It's history!
My mornings are pretty routine. Coffee, scroll the gram, make kiddo breakfast while some sort of angry pundit screams partisan bullshit on my tv while I don’t pay much attention- a stereotypically domestic Orange County morning. But today, boy, was I gifted a surprise.
Mid scroll I stopped to watch a video posted by Captain Fins of the BSR pool. “Ugh, another wave pool video of a 17 year old doing a flicky god damned air reverse” I curmudgeonly thought to myself, even as I was about to watch the video like the media-hungry surf lemming I am. I have, after all, been programmed by the WSL to watch flicky air reverse after flicky air reverse and like it or otherwise I will be exiled to Dirk Ziff’s Home For Grumpy Locals, a shittier and less endearing version of the Island of the Misfit Toys.
As the video started something struck me as different. The angle was wide. You could see the entire wave pool wall. The angle certainly wouldn’t capture any of the stickers this young stallion of a shredder was hoping to display with a corked out rotor we’ve seen a hundred times.
You have my attention.
Then, he stood up in all his glory- JJ Wessels. He runs assertively to the nose, hangs five, does a full blown 10, runs back to the tail, and puts the thing on rail. It was the first time I had been genuinely stoked on pool clip other than that time I accidentally saw the pool scene with Phoebe Cates from Fast Times as a 9 year old.
Ever since Kelly Slater stoke Adriano’s title thunder in 2016 by dropping his wave pool teaser, we have been inundated with videos of racey crouched barrels, no bottom turns, single maneuver waves, half turns, and air reverse variations galore. Waves at the KS Wave Co are all shot from the shore or ski, BSR are all shot from the same wall, and absolutely nobody’s shot a WaveGarden clip since Jordy surfed the Basque.
I watched the clip probably ten times. I sent it to my group chat where it was met with similar excitement. IT WAS SPECTACULAR. But why? My friends and I have never had any real interest in long boarding. Sure, I mean we’ve always been around it but we grew up surfing 6’1” x 18” and watching Taylor Steele movies. Long boarding isn’t something we were ever really drawn to the aesthetic of, were exposed to via osmosis only, and respected merely for historical reasons. This was different.

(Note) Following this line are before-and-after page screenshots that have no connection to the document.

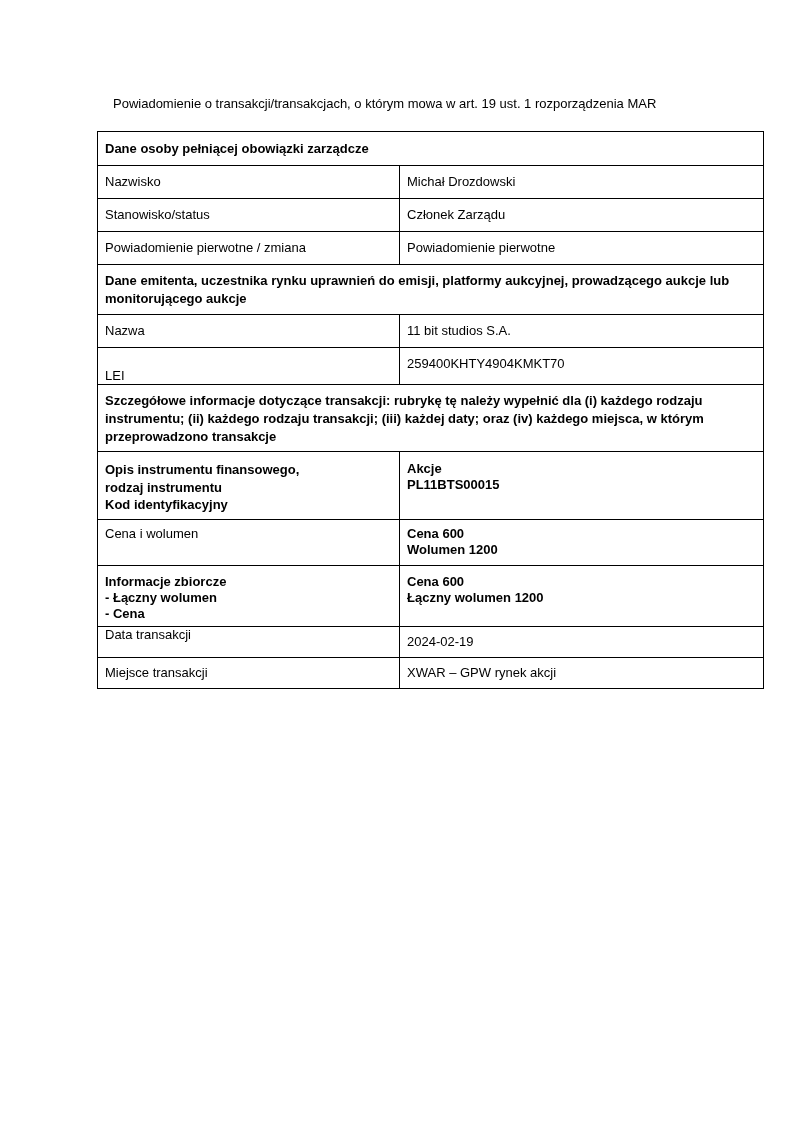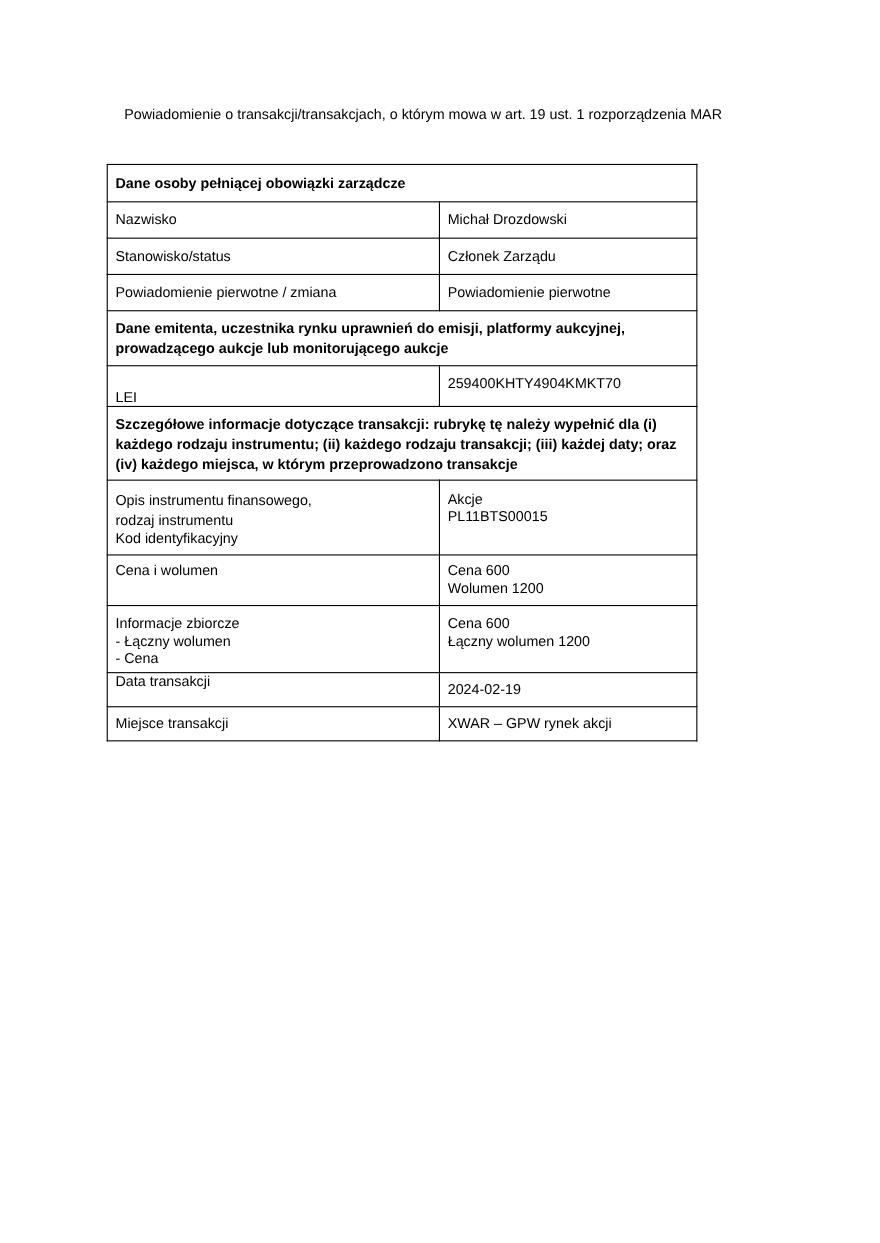"Dane osoby pełniącej obowiązki zarządcze" table.mar { top: 149px -> 131px; width: 537px -> 667px }
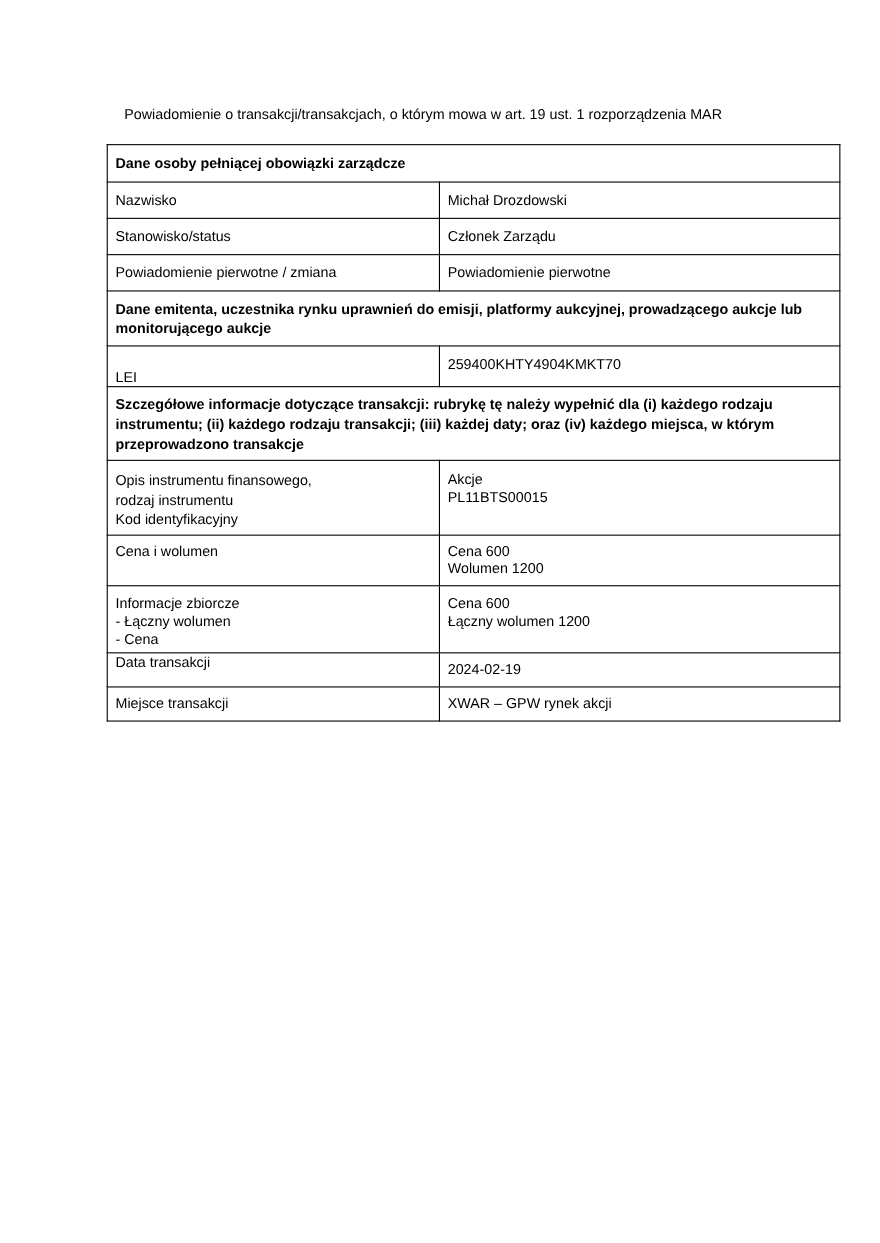"Nazwa" tr { html: none -> <tr> <td>Nazwa</td> <td>11 bit studios S.A.</td> </tr> }
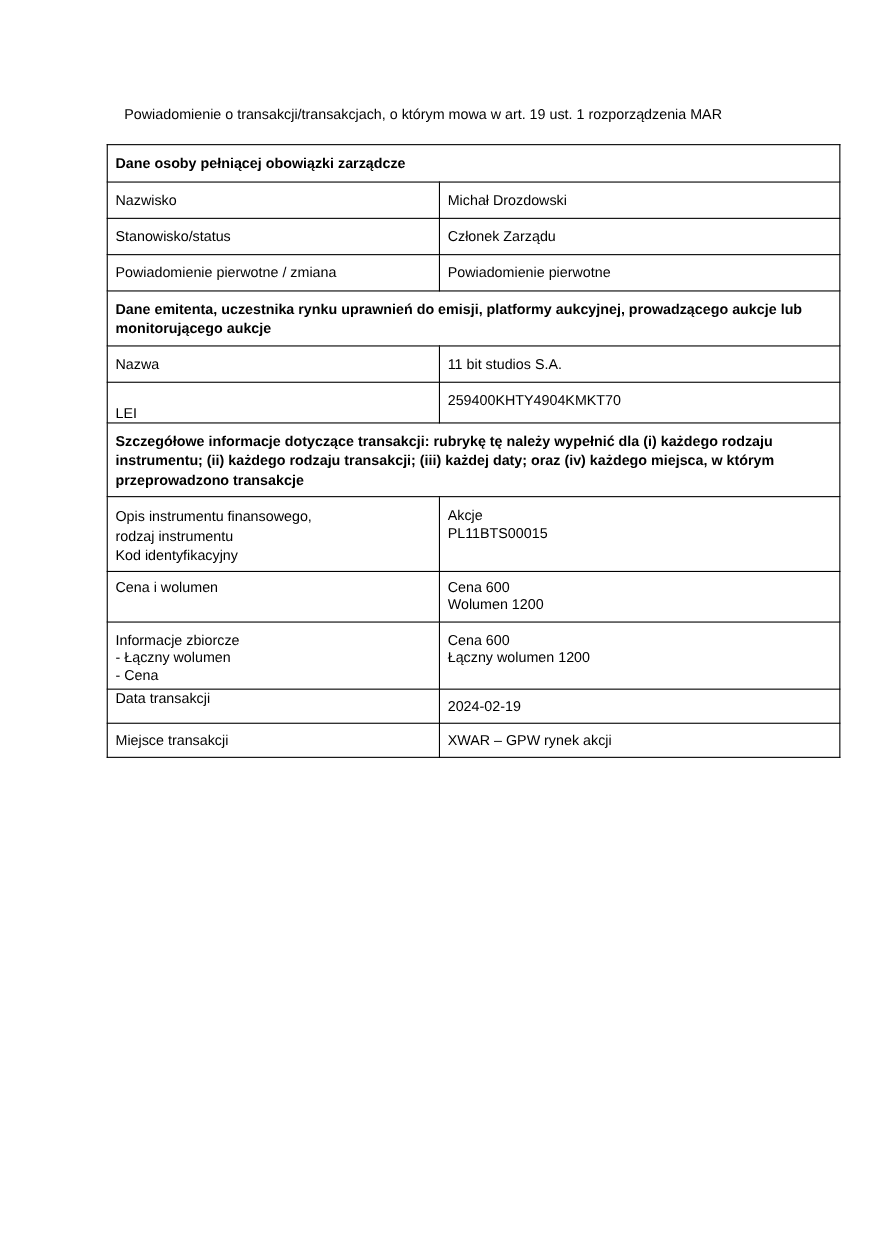"Opis instrumentu finansowego," .multi span { font-weight: none -> bold }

And there it was, the answer to my question. This clip was exciting because it was different, even if it wasn’t something we’d normally seek out. We got to see an entire wave, surfed differently but well, of a different discipline, from someone who wasn’t on the CT (of short boarding at least I couldn’t tell you if JJ is a WSL longboarder or not to be honest). Also, for the first time I REALLY understood how long and how perfect the BSR wave is.
So I guess what I’m saying is we should see more of this style of clip. At minimum, it made me follow JJ Wessels because I want to see more. The real question now is will we ever stop being force-fed pasteurized and homogeneous speed barrels at the Surf Ranch and McTwists at BSR? Is there a diminishing point of returns where we all scream “This is fucking boring now!”? Probably. When that happens though you better bet is that the wealthy owners of the tech will call us “jaded grumpy locals” or “scared of change” or some other nonsensical bull shit to tell us we don’t get it- probably not from the guys at BSR because they seem cool, but definitely from Dirk Ziff, who seems to be an elitist asshole who would rather dismissively throw shade than take a single iota of critique from actual surfers.